Snails are gastropods with a helix shaped shell, in which the whole of the its body is contained. These molluscs dwell in every kind of environment: from the enormous depts of the ocean, to the vastly spanning arboreal environments. All of the edible snails are pulmonates and almost all of them belong to the helicidae family.
The inner anatomy of the snail is comprised of a primitive lung, a small brain (known as a cerebral ganglium) that is divided into four sections, a single kidney and a heart. Snail mouth contains a radula, which is a chitin structure made out of thousands of small teeth and is used to scrape off food from various surfaces. During the quiet hours in the snail farm, one could hear how myriads of snails eat their feed.
The snails move forward by rapidly contracting and expanding the muscle of their foot to make waves of movement. They also excrete mucus, which protects the snail from drying and helps the foot to slide along whatever surface it encounters. Snails have one or two pairs of tentacles that contain eyes and olfactory organs at their ends, which are responsible for their perception of the environment. The snail shell is made out of calcium carbonate, like that of most of the molluscs. Snails receive their calcium from their diet and excrete it to produce their shells, since, as the snails grow, so does the shell. If the diet lacks calcium a shell that is too soft and does not serve the protective purposes results. On the other hand, too much calcium gives an extra thick shell that inhibits the growth of the soft parts. That is why it is important to maintain calcium balance when feeding snails. To consider other factors that influence snail growth besides feed, it is useful to know that population density, moisture and light are also relevant to consider during various stages of snail growth. Helix aspersa are the most active during the night, when the temperature drops and moisture precipitates. One should keep in mind that during hot and sunny periods snails need to be sprayed with water if the shade is not sufficient.

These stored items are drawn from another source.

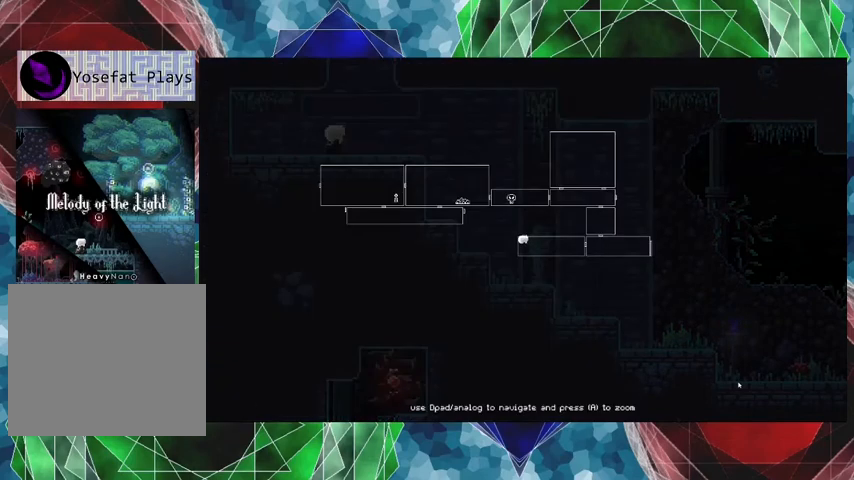
{"buttons": ["L1"], "left_stick": "center", "right_stick": "center", "events": []}
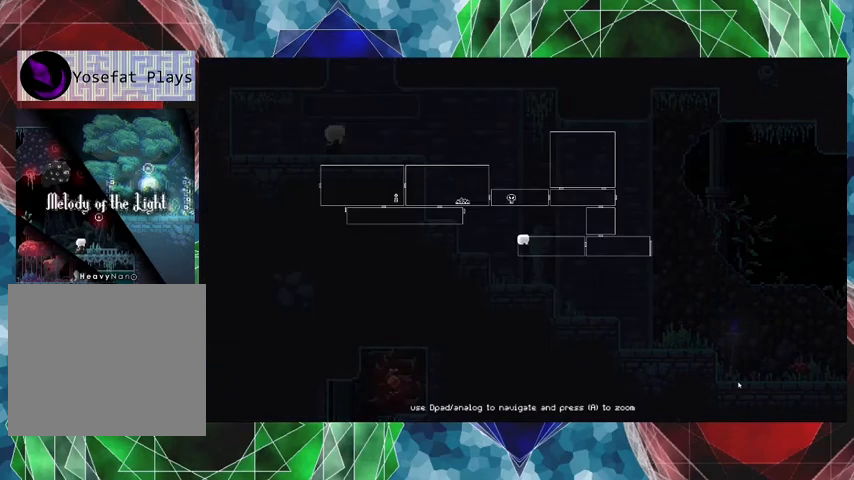
{"buttons": ["L1"], "left_stick": "center", "right_stick": "center", "events": [[133, "L1", "up"], [467, "L1", "down"]]}
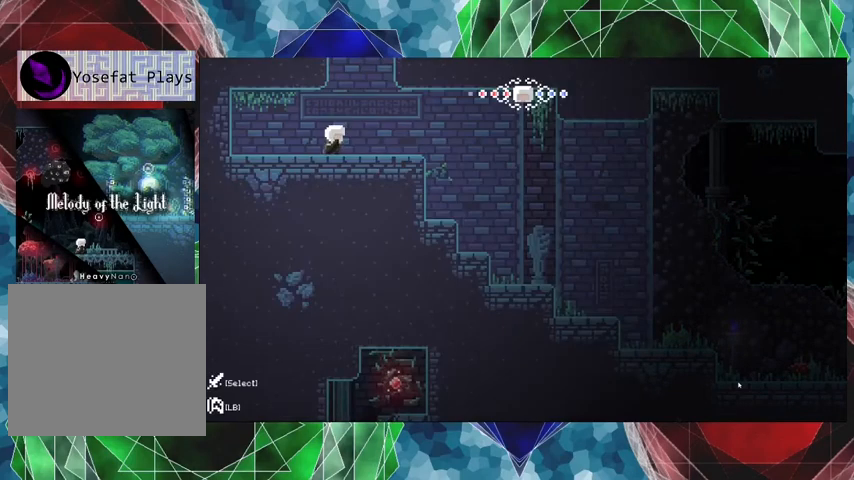
{"buttons": ["DPAD_RIGHT"], "left_stick": "center", "right_stick": "center", "events": [[67, "L1", "up"], [433, "DPAD_RIGHT", "down"]]}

The most popular species amongst the farmers is Helix aspersa (commonly known as the garden snail), especially maxima or muller varieties. These snails can reach a full length of 8 cm, can have a 3 – 4,5cm diameter shell and a mass of 15-35g. Farmed snails are usually larger than the ones dwelling in the natural conditions. Most of the helicidae snails are hermaphrodytes. During the breeding season each Helix aspersa individual can produce up to 200 eggs that are laid into the soil at a depth of 5 to 10 centimeters and are burried. After 2-4 weeks the younglings hatch with a shell already present. Helix aspersa snails naturally live between 2 to 5 years, but a single cycle of reproductions only takes one year, making it very suitable for commercial purposes. These snails reach full size after 6 to 8 months – from the beginning of spring, until the mid-autumn.
Helix aspersa species are naturally widespread in most of the Europe and originate from along the coasts of the Mediterranean Sea. These snails have been introduced to the British Isles by Roman settlers and in 19th century have colonised the shores of N.America, Africa, Australia and New Zealand and are considered invasive species in some places. It is a very adaptive species capable of thriving in various climatic conditions that is why growing it is least risky.
Helix aspersa snails are known in most of Europe and are considered a culinary delicacy. In France these snails are known as “Escargots”, “Petit gris”, “Escargit chagrine” or “La zigrinata”. Snail produce are also very popular in Spain, Italy, Germany, USA and are reaching their way to other countries.